# What the task requires
When the listing below reaches the line that has "nose: (285, 97)", start reproducing exactly; stop after the line that has "nose: (264, 114)", and drop the pictures.

# Provided records
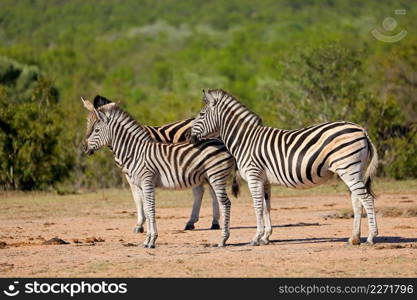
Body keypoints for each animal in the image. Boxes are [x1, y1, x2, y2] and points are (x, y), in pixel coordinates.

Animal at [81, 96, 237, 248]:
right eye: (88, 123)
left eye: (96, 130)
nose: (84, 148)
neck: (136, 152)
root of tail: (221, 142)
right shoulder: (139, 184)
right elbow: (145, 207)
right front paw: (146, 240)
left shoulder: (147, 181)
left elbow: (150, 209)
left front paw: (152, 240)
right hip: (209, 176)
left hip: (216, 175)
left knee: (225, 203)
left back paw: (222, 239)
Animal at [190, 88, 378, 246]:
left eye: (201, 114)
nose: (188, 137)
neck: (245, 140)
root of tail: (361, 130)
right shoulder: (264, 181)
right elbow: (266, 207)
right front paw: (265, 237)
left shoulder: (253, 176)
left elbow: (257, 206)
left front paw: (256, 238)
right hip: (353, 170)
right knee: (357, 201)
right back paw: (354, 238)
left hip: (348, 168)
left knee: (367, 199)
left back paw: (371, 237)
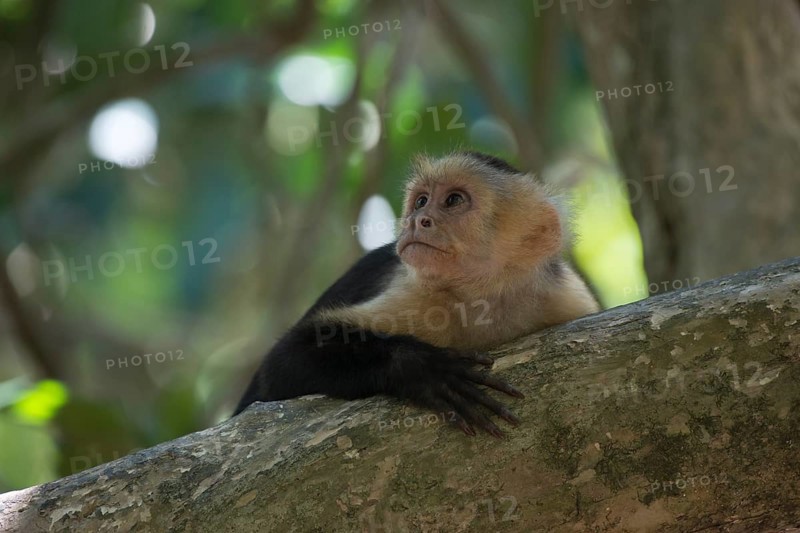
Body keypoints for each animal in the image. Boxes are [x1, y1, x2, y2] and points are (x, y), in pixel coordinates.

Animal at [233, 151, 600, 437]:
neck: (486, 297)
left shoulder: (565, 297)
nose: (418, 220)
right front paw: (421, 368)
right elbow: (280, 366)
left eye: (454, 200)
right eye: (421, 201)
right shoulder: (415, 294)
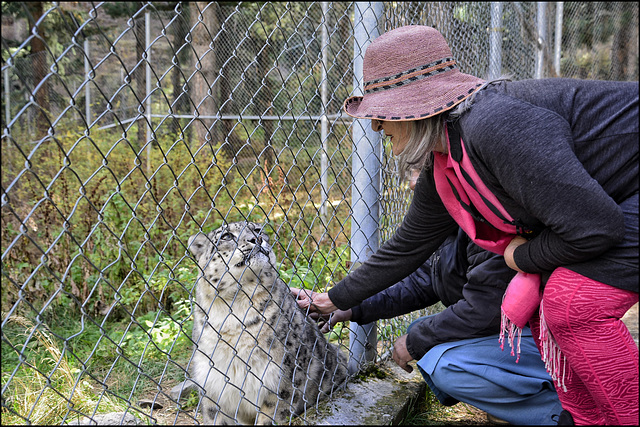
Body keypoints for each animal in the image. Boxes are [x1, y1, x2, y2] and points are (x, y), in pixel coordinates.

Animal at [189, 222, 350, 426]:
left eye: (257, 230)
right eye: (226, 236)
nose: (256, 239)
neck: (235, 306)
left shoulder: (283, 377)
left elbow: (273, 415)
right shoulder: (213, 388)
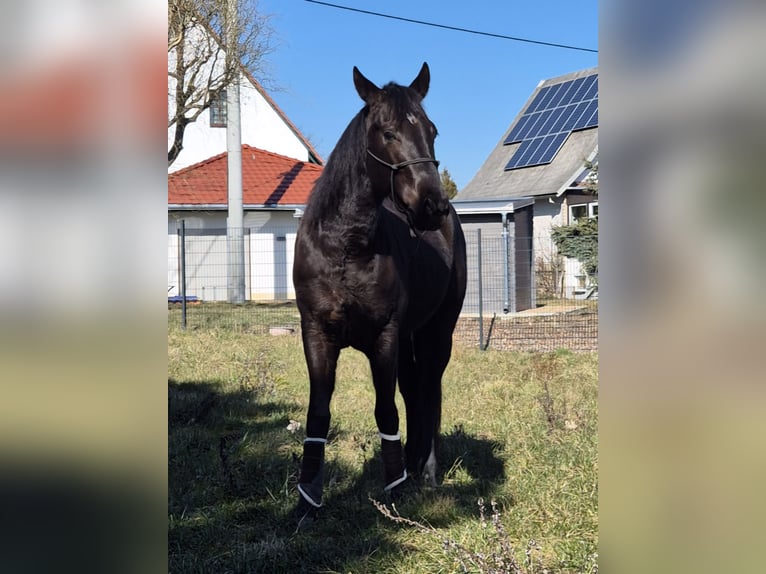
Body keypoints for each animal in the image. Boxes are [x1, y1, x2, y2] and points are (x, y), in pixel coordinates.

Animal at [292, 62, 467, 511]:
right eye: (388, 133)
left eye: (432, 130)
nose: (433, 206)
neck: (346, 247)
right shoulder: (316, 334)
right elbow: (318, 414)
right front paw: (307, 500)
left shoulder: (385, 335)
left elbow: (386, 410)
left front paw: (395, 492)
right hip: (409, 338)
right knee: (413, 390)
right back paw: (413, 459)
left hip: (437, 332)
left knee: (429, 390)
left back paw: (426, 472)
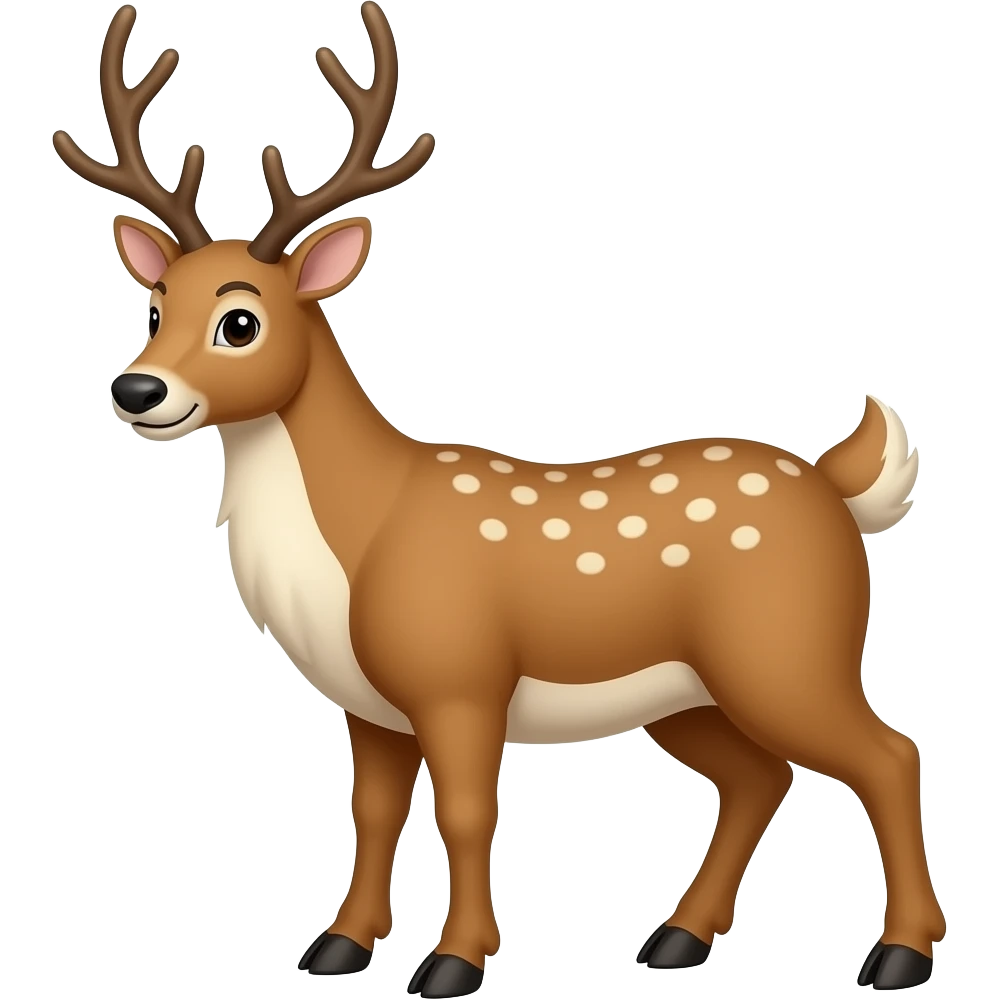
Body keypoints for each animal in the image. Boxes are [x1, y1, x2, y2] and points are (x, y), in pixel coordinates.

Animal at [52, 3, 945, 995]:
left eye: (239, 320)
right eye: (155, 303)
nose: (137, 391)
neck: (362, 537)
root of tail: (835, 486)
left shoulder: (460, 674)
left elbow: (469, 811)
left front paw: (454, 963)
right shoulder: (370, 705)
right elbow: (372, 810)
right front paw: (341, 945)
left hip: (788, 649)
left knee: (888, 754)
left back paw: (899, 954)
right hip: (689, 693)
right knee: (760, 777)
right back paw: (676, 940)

==

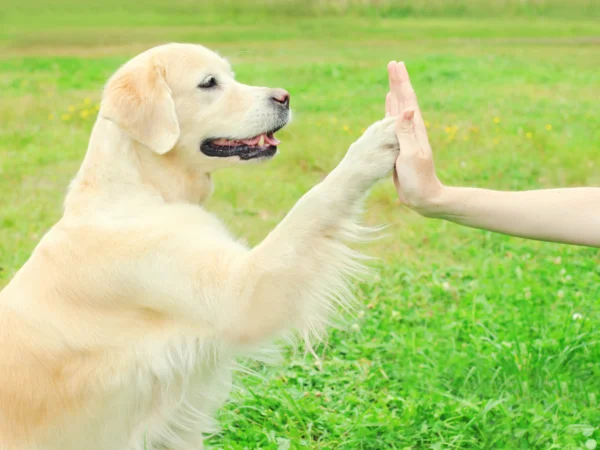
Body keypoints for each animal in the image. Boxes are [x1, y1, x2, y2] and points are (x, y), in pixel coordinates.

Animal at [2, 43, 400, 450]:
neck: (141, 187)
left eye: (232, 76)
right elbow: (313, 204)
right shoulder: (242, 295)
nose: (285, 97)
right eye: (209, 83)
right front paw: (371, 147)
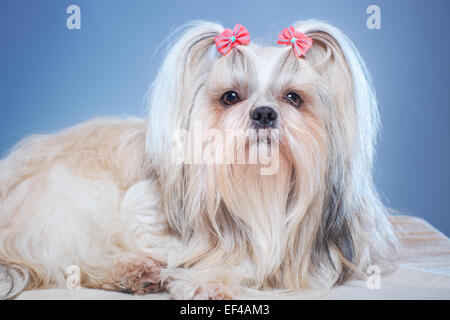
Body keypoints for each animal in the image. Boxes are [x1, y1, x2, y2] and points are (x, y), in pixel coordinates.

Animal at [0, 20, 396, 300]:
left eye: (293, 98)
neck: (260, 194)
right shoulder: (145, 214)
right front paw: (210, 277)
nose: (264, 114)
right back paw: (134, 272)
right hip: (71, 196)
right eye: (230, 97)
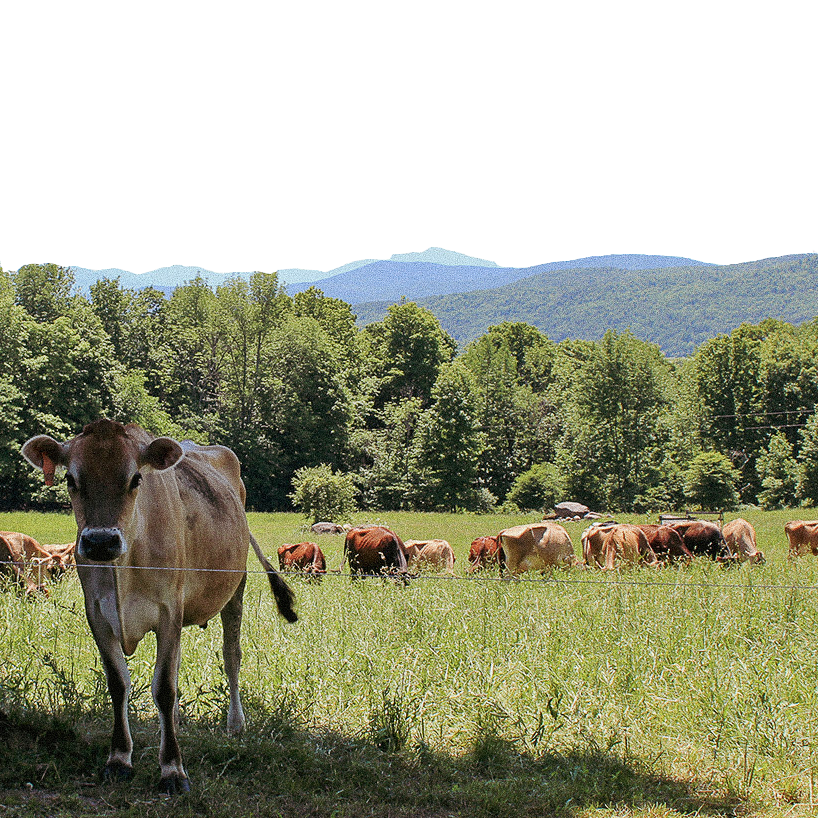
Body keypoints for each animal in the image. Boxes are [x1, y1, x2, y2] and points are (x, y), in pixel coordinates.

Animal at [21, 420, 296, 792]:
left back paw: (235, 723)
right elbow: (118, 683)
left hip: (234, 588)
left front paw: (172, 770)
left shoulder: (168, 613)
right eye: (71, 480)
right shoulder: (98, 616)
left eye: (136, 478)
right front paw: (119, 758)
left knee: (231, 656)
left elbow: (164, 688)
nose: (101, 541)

# Exercise answer
nose: (285, 97)
right eye: (209, 83)
right front paw: (371, 147)
Body keypoints for each animal in the image. Boxes are [x1, y1, x2, y2] and points are (x, y), in pixel coordinates.

Animal at [0, 20, 396, 300]:
left eye: (293, 98)
neck: (260, 194)
right shoulder: (145, 214)
right front paw: (210, 277)
nose: (264, 114)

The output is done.